According to him, there are three important elements that would allow a runner to complete a marathon in less than two hours. They are VO2 max or maximum oxygen intake, lactate threshold, and running economy or running efficiency.
In a nutshell, VO2 max is a measure of how much oxygen you can get out of the air and into your tissues. It is usually expressed in milliliters of oxygen per kilogram of your bodyweight per minute. If you don’t frequently exercise but are otherwise healthy, your VO2 max is probably in the 30s or 40s. If you exercise, it would be in the 40s to 50s, and if you’re serious about your training, it will probably hit the 60s threshold. However, these VO2 max levels are nowhere near those of professional marathoners. Kipchoge and co. have VO2 max in the 70s to 80s.

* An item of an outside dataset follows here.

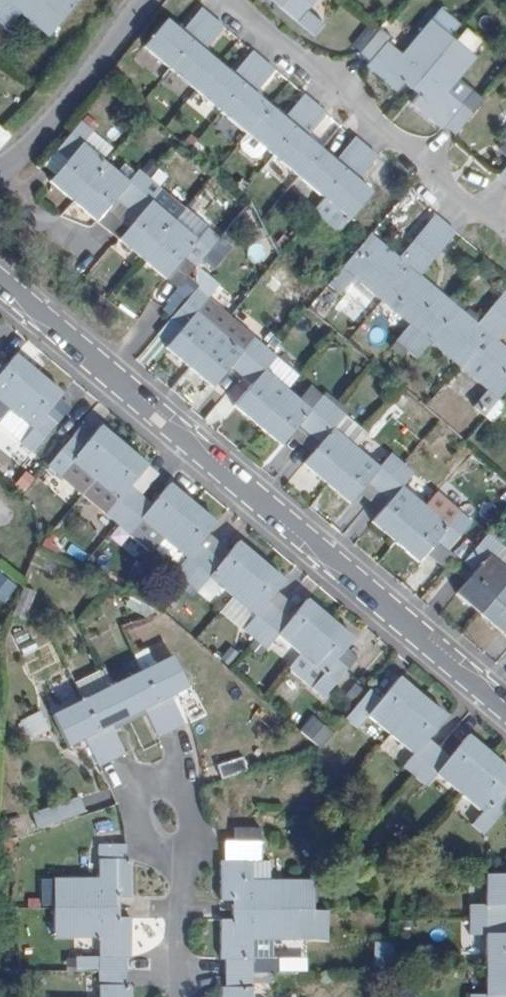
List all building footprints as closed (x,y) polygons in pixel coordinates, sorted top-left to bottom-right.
[(0,16),(11,26),(25,9),(53,33),(80,0),(13,0),(0,16)] [(13,0),(0,0),(0,16),(13,0)] [(327,45),(337,34),(324,22),(339,5),(333,0),(276,0),(327,45)] [(201,8),(197,9),(179,31),(164,20),(142,47),(169,70),(212,18),(201,8)] [(195,91),(218,64),(203,52),(223,29),(223,27),(212,18),(169,70),(195,91)] [(411,87),(453,37),(431,19),(402,53),(376,31),(357,52),(368,61),(366,65),(396,91),(403,82),(411,87)] [(444,126),(454,135),(473,114),(484,100),(458,77),(475,56),(453,37),(411,87),(418,93),(411,103),(440,129),(444,126)] [(220,112),(263,61),(254,53),(251,53),(232,75),(218,64),(195,91),(220,112)] [(247,135),(270,108),(254,94),(274,72),(273,70),(263,61),(220,112),(247,135)] [(272,156),(315,105),(305,96),(302,96),(284,120),(270,108),(247,135),(272,156)] [(298,178),(320,150),(306,139),(326,116),(326,114),(315,105),(272,156),(298,178)] [(52,179),(77,199),(119,147),(85,118),(60,148),(70,157),(58,172),(52,179)] [(9,135),(1,127),(0,126),(0,145),(9,135)] [(298,178),(323,199),(366,148),(355,138),(353,138),(334,162),(320,150),(298,178)] [(118,197),(129,207),(154,177),(119,147),(77,199),(99,219),(118,197)] [(60,148),(48,164),(58,172),(70,157),(60,148)] [(357,181),(376,158),(376,157),(366,148),(323,199),(348,220),(371,194),(357,181)] [(146,258),(189,207),(154,177),(129,207),(139,215),(121,237),(146,258)] [(118,197),(99,219),(100,220),(110,228),(129,207),(118,197)] [(129,207),(110,228),(121,237),(139,215),(129,207)] [(146,258),(168,277),(176,267),(187,255),(199,265),(223,236),(189,207),(146,258)] [(371,208),(360,219),(369,225),(378,214),(371,208)] [(380,300),(446,223),(435,214),(432,215),(398,256),(370,232),(327,283),(337,292),(346,282),(352,276),(380,300)] [(406,350),(448,299),(420,274),(455,234),(456,231),(446,223),(380,300),(407,324),(394,340),(406,350)] [(187,255),(176,267),(188,276),(199,265),(187,255)] [(374,307),(380,300),(352,276),(346,282),(347,288),(368,306),(374,307)] [(179,310),(198,288),(196,287),(177,308),(179,310)] [(458,367),(505,311),(505,287),(476,322),(448,299),(406,350),(417,360),(432,344),(458,367)] [(198,288),(179,310),(173,316),(184,326),(169,344),(166,347),(189,367),(221,329),(198,310),(209,297),(198,288)] [(505,331),(505,311),(458,367),(488,391),(474,409),(484,418),(505,391),(505,347),(498,341),(505,331)] [(184,326),(173,316),(157,333),(169,344),(184,326)] [(242,347),(221,329),(189,367),(211,386),(230,364),(242,374),(266,345),(253,335),(242,347)] [(300,373),(266,345),(242,374),(253,384),(234,405),(258,425),(288,386),(300,373)] [(37,375),(15,354),(6,364),(0,371),(0,417),(6,410),(37,375)] [(61,396),(37,375),(6,410),(28,430),(16,443),(28,453),(52,425),(42,417),(55,403),(61,396)] [(313,407),(288,386),(258,425),(281,444),(299,422),(310,432),(334,403),(323,394),(313,407)] [(55,403),(42,417),(52,425),(64,411),(55,403)] [(368,432),(334,403),(310,432),(322,441),(303,463),(327,483),(358,445),(368,432)] [(6,410),(0,417),(0,429),(16,443),(28,430),(6,410)] [(299,422),(289,434),(300,443),(310,432),(299,422)] [(70,438),(80,446),(92,432),(82,424),(70,438)] [(92,482),(122,446),(98,425),(92,432),(80,446),(70,438),(46,467),(57,475),(69,462),(92,482)] [(322,441),(310,432),(300,443),(312,452),(322,441)] [(381,464),(358,445),(327,483),(349,502),(359,491),(368,480),(379,490),(403,462),(391,451),(381,464)] [(115,524),(139,496),(128,487),(141,472),(146,466),(122,446),(92,482),(81,495),(115,524)] [(81,495),(92,482),(69,462),(57,475),(81,495)] [(415,471),(403,462),(379,490),(390,499),(382,510),(373,521),(395,540),(427,503),(405,483),(415,471)] [(128,487),(139,496),(152,481),(141,472),(128,487)] [(379,490),(368,480),(359,491),(371,500),(379,490)] [(139,496),(115,524),(125,533),(138,520),(161,539),(192,503),(168,484),(151,505),(139,496)] [(379,490),(371,500),(382,510),(390,499),(379,490)] [(438,490),(427,503),(395,540),(419,560),(437,539),(449,548),(473,519),(438,490)] [(192,503),(161,539),(150,554),(184,582),(208,553),(197,545),(207,534),(216,523),(192,503)] [(505,582),(505,569),(489,555),(499,542),(487,532),(463,560),(474,570),(456,591),(480,612),(505,582)] [(217,542),(207,534),(197,545),(208,553),(217,542)] [(208,553),(184,582),(196,592),(207,579),(230,598),(260,561),(237,542),(229,551),(219,562),(208,553)] [(229,551),(217,542),(208,553),(219,562),(229,551)] [(260,561),(230,598),(252,617),(241,630),(253,640),(277,612),(265,602),(276,591),(284,582),(260,561)] [(480,612),(503,633),(505,629),(505,582),(480,612)] [(287,601),(276,591),(265,602),(277,612),(287,601)] [(277,612),(253,640),(263,649),(275,635),(299,656),(329,620),(305,600),(297,610),(287,621),(277,612)] [(297,610),(287,601),(277,612),(287,621),(297,610)] [(329,620),(299,656),(322,676),(311,689),(322,699),(346,670),(334,660),(341,652),(351,639),(329,620)] [(168,732),(183,725),(170,696),(185,690),(171,658),(152,664),(146,651),(133,657),(140,671),(168,732)] [(334,660),(346,670),(353,661),(341,652),(334,660)] [(322,676),(299,656),(287,669),(311,689),(322,676)] [(72,687),(79,701),(109,686),(102,671),(72,687)] [(155,738),(168,732),(140,671),(109,686),(124,718),(141,710),(143,715),(155,738)] [(381,699),(368,688),(355,704),(344,717),(357,727),(370,713),(392,732),(422,697),(399,677),(381,699)] [(79,701),(109,760),(122,754),(111,732),(108,726),(124,718),(109,686),(79,701)] [(422,697),(392,732),(415,752),(404,767),(414,776),(438,747),(428,738),(444,716),(422,697)] [(81,739),(96,766),(109,760),(79,701),(49,715),(41,719),(49,737),(58,733),(65,748),(81,739)] [(124,718),(127,723),(143,715),(141,710),(124,718)] [(312,712),(296,731),(316,751),(334,730),(312,712)] [(127,723),(124,718),(108,726),(111,732),(127,723)] [(49,737),(41,719),(23,728),(31,746),(49,737)] [(449,755),(450,756),(461,743),(450,734),(438,747),(449,755)] [(449,755),(438,747),(414,776),(427,786),(439,772),(461,790),(490,755),(467,736),(461,743),(450,756),(449,755)] [(490,755),(461,790),(483,809),(472,824),(482,834),(505,807),(505,805),(497,797),(504,788),(505,785),(505,768),(490,755)] [(218,766),(222,780),(248,772),(244,758),(218,766)] [(504,788),(497,797),(505,805),(505,790),(504,788)] [(32,800),(36,820),(78,811),(74,791),(32,800)] [(224,860),(219,861),(220,900),(231,899),(231,909),(313,909),(313,883),(268,882),(267,859),(260,859),(260,845),(249,843),(253,825),(234,825),(234,838),(223,838),(224,860)] [(259,825),(253,825),(249,843),(260,845),(259,825)] [(129,899),(128,860),(124,862),(124,845),(96,845),(96,881),(52,881),(52,909),(116,910),(117,899),(129,899)] [(468,923),(505,922),(505,908),(505,876),(487,875),(487,908),(468,907),(468,923)] [(116,917),(116,910),(52,909),(51,938),(96,939),(96,972),(124,972),(124,958),(130,958),(129,919),(116,917)] [(296,910),(231,909),(231,920),(219,919),(220,959),(224,960),(224,973),(252,972),(252,940),(296,940),(296,910)] [(487,968),(505,968),(505,937),(505,922),(468,923),(468,938),(487,939),(487,968)] [(487,968),(487,996),(505,996),(505,968),(487,968)] [(96,972),(96,996),(129,996),(129,986),(125,987),(124,972),(96,972)] [(252,972),(224,973),(224,986),(220,987),(220,996),(252,996),(252,972)]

If you’re going to think of VO2 max as the size of your car’s engine relative to its size, then lactate threshold is akin to the red line meter on your car’s dash. It is basically the level in which lactates and other metabolites start exponentially accumulating in your blood. If you’re running long-distance, this is something you’d want to keep low.
Running economy is basically how efficient your running is. There are many factors that influence running economy such as biomechanics or the length and size of your legs, where your foot lands relative to your center of gravity, as well as the flexibility of your tendons. While there are a lot of myths surrounding the best way to run, a 2012 study conducted by biomechanics researcher Ian Hunter showed that there isn’t really such a thing. Biomechanic factors differ from one runner to another, suggesting that there is actually no single most efficient way to run.
For folks at Wired, they discovered that it’s impossible even for avid runners to run a sub-two-hour marathon because their VO2 max, lactate threshold, and running economy are not the same level as those of professional marathoners and long-distance runners. Unless you train the way professionals do, you won’t be able to consistently run at 13.1mph and achieve this feat.